● Verilen Metin:

━━━━━━━━━━━━━━━━━━━━━━━━━━━━━━

12, yüzyıldan bu yana, krallar, büyük kentlerin varlıklı çevrelerinin temsilcilerini bu konseye çağırdılar. 14. yüzyılın başlangıcından, Philippe IV zamanından bu yana da, bu meclisler, sürekli meclisler haline geldiler ve Kuzey ve Güney eyaletleri için ayrıca toplanmakta olan eyalet meclislerinden farklı olarak "Genel Meclisler" ("Etats Generaux") adını aldılar.
Çeşitli toplum katlarının -rahipler, soylular ve kentliler- temsilcileri, krallık iktidarı tarafından alınan önlemleri kabul ediyor, karşılığında, bazı ödünler istiyorlardı. [sayfa 198] Böylece, hükümet üzerinde dolaysız bir etki kuruyorlardı.
Meclisteki delegeler, ayrı ayrı yerlerde oturuyorlardı, Genel olarak, "üst" toplum katlarının, rahiplerin (birinci kat) ve laik feodallerin görüşleri, kent temsilcilerinin görüş ve fikirlerinden ayrılıyordu.

━━━━━━━━━━━━━━━━━━━━━━━━━━━━━━

● Listelenen Öğeler:
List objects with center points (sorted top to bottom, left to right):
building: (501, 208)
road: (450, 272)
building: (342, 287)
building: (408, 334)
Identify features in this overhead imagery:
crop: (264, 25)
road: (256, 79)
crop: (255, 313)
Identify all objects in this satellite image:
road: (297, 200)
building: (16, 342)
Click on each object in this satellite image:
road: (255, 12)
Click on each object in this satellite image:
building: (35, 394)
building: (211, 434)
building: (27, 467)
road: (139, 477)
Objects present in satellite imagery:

━━━━━━━━━━━━━━━━━━━━━━━━━━━━━━

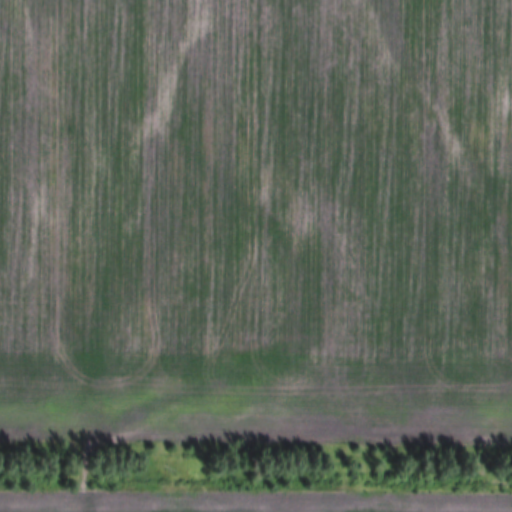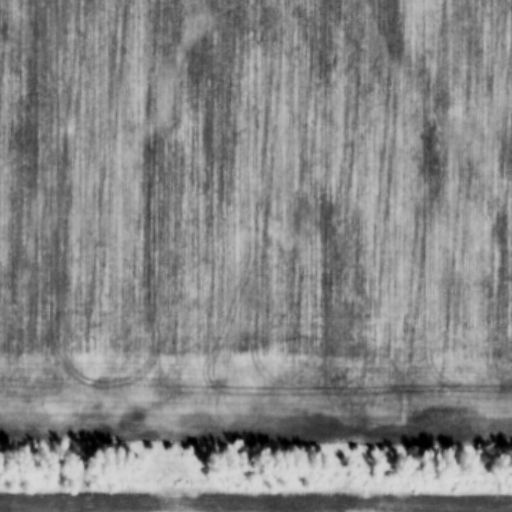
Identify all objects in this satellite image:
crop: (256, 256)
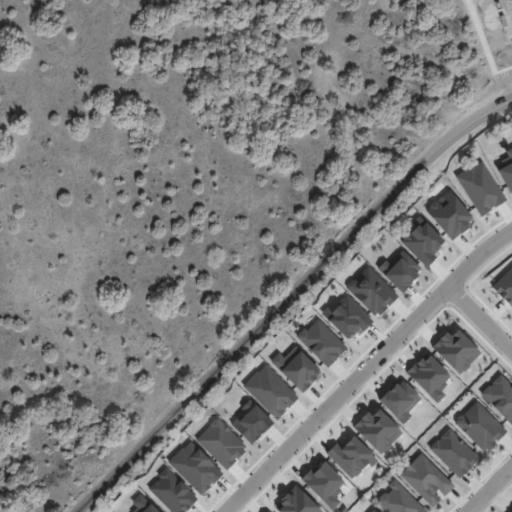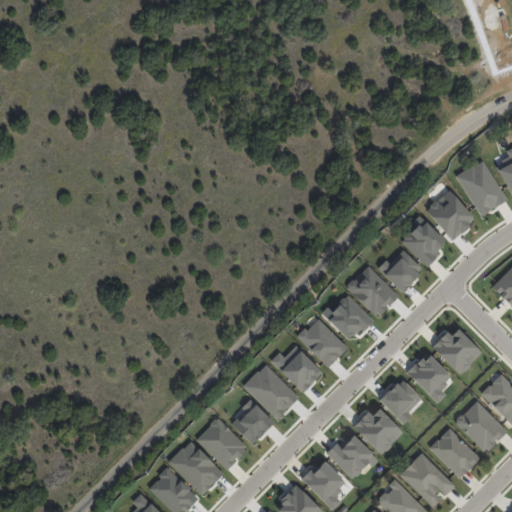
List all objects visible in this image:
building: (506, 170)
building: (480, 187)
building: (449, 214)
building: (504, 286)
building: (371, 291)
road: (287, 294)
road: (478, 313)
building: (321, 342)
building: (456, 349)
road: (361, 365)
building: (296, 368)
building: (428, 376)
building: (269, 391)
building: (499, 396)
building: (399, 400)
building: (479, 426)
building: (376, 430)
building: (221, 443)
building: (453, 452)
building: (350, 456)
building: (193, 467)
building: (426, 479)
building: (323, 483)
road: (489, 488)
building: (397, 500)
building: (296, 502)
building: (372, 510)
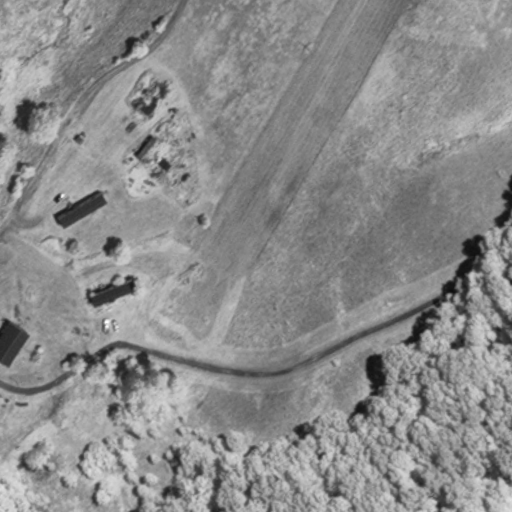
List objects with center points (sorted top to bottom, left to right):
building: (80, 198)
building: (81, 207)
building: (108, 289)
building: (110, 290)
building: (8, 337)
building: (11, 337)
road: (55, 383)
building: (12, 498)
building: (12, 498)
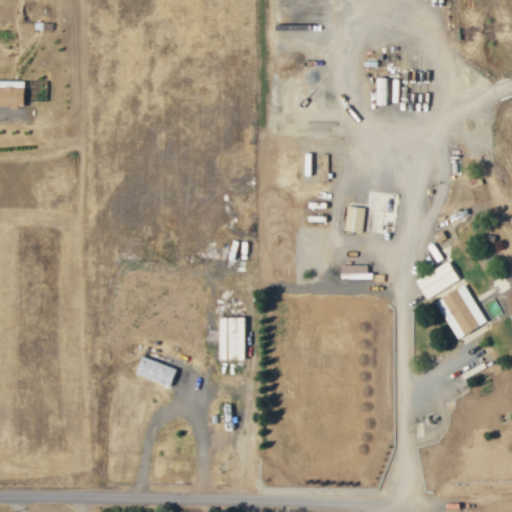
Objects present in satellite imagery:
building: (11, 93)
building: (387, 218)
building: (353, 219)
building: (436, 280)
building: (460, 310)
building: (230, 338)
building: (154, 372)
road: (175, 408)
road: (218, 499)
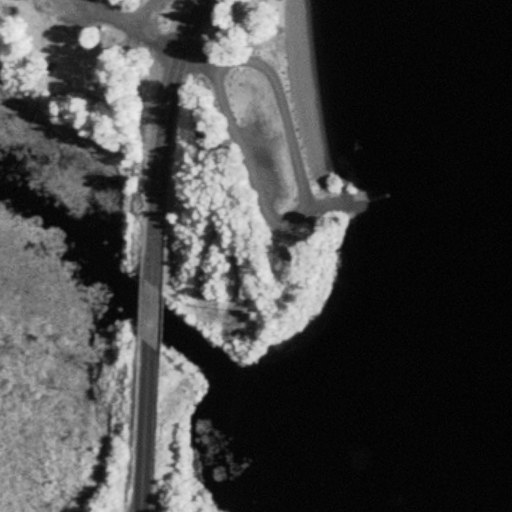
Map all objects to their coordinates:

━━━━━━━━━━━━━━━━━━━━━━━━━━━━━━

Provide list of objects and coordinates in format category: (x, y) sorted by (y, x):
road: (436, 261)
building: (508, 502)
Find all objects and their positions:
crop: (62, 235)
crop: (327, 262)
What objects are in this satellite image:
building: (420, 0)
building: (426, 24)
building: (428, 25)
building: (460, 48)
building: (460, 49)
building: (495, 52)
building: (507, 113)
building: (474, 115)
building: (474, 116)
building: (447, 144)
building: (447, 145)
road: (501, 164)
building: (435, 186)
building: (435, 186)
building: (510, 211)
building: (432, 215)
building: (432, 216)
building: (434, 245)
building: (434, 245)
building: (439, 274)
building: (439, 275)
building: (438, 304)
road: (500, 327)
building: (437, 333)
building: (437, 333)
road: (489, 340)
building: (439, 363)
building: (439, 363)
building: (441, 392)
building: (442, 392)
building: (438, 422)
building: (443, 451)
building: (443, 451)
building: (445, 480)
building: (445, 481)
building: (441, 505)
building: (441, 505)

━━━━━━━━━━━━━━━━━━━━━━━━━━━━━━

● Alıştırma Yönergesi: Genel Meclisler metnini "Çeşitli toplum katlarının" kısmından "bir etki kuruyorlardı." kısmına kadar yeniden yazın ve bu bölümde "hükümet" yerine "yönetim" koyun. Öğelerin metinle hiçbir ilgisi yoktur.

● Tam Çözüm:
Çeşitli toplum katlarının -rahipler, soylular ve kentliler- temsilcileri, krallık iktidarı tarafından alınan önlemleri kabul ediyor, karşılığında, bazı ödünler istiyorlardı. [sayfa 198] Böylece, yönetim üzerinde dolaysız bir etki kuruyorlardı.